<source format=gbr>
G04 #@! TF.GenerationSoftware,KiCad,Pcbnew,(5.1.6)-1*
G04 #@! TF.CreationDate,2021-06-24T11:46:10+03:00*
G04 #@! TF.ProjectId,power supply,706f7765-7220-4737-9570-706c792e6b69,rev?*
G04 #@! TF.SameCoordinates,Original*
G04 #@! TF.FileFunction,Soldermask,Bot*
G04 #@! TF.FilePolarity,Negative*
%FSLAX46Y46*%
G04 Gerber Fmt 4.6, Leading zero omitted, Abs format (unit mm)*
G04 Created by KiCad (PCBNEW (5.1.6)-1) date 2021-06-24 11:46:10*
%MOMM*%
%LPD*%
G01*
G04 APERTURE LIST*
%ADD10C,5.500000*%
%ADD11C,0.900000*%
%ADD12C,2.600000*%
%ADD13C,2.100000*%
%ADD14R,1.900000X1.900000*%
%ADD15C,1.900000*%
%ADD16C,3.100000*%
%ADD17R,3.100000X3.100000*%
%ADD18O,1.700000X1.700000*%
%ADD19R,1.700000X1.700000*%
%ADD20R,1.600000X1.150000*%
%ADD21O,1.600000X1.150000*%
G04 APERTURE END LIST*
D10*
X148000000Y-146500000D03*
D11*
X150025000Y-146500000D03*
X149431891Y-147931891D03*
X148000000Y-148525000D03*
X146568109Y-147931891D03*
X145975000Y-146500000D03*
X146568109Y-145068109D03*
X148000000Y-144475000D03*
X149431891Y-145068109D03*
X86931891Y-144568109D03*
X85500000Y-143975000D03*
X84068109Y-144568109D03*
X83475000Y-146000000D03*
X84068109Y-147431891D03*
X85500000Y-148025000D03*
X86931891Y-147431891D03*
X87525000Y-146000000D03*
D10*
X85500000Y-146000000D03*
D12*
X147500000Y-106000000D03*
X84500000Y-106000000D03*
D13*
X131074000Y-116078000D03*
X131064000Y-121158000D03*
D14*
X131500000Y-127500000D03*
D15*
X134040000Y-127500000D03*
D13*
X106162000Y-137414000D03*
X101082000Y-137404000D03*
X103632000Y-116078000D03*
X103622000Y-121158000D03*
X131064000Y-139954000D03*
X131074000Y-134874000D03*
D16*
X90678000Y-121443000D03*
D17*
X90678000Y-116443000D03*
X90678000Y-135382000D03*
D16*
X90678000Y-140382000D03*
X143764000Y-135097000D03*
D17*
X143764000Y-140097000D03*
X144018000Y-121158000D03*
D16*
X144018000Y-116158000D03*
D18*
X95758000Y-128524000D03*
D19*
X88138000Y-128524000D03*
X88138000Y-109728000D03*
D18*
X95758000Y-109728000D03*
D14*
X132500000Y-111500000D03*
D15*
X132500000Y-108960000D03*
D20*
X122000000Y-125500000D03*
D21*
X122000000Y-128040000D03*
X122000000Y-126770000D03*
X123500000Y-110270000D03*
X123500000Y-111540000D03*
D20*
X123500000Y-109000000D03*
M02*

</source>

==

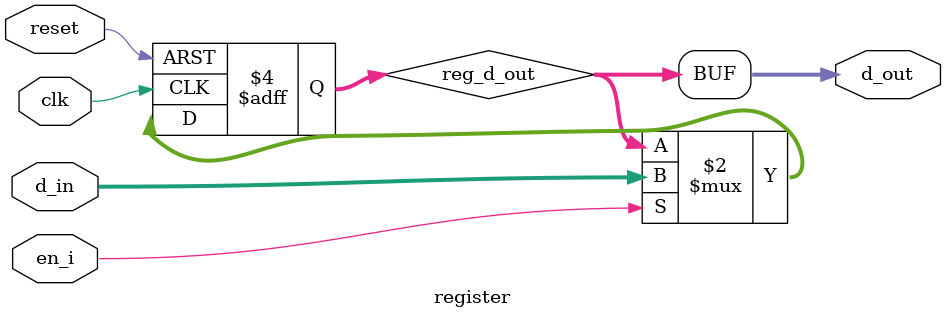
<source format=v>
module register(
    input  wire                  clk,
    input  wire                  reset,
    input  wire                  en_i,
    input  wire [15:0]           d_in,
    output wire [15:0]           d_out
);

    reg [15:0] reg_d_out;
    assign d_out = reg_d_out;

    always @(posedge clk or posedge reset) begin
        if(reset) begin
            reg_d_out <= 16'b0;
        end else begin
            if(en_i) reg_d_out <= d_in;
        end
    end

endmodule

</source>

**Exercise prompt**
Beginning with the line containing "X148000000Y-144475000D03*" in the material above, copy every line exactly until you have copied the line containing "X131074000Y-134874000D03*".

**Problem solution**
X148000000Y-144475000D03*
X149431891Y-145068109D03*
X86931891Y-144568109D03*
X85500000Y-143975000D03*
X84068109Y-144568109D03*
X83475000Y-146000000D03*
X84068109Y-147431891D03*
X85500000Y-148025000D03*
X86931891Y-147431891D03*
X87525000Y-146000000D03*
D10*
X85500000Y-146000000D03*
D12*
X147500000Y-106000000D03*
X84500000Y-106000000D03*
D13*
X131074000Y-116078000D03*
X131064000Y-121158000D03*
D14*
X131500000Y-127500000D03*
D15*
X134040000Y-127500000D03*
D13*
X106162000Y-137414000D03*
X101082000Y-137404000D03*
X103632000Y-116078000D03*
X103622000Y-121158000D03*
X131064000Y-139954000D03*
X131074000Y-134874000D03*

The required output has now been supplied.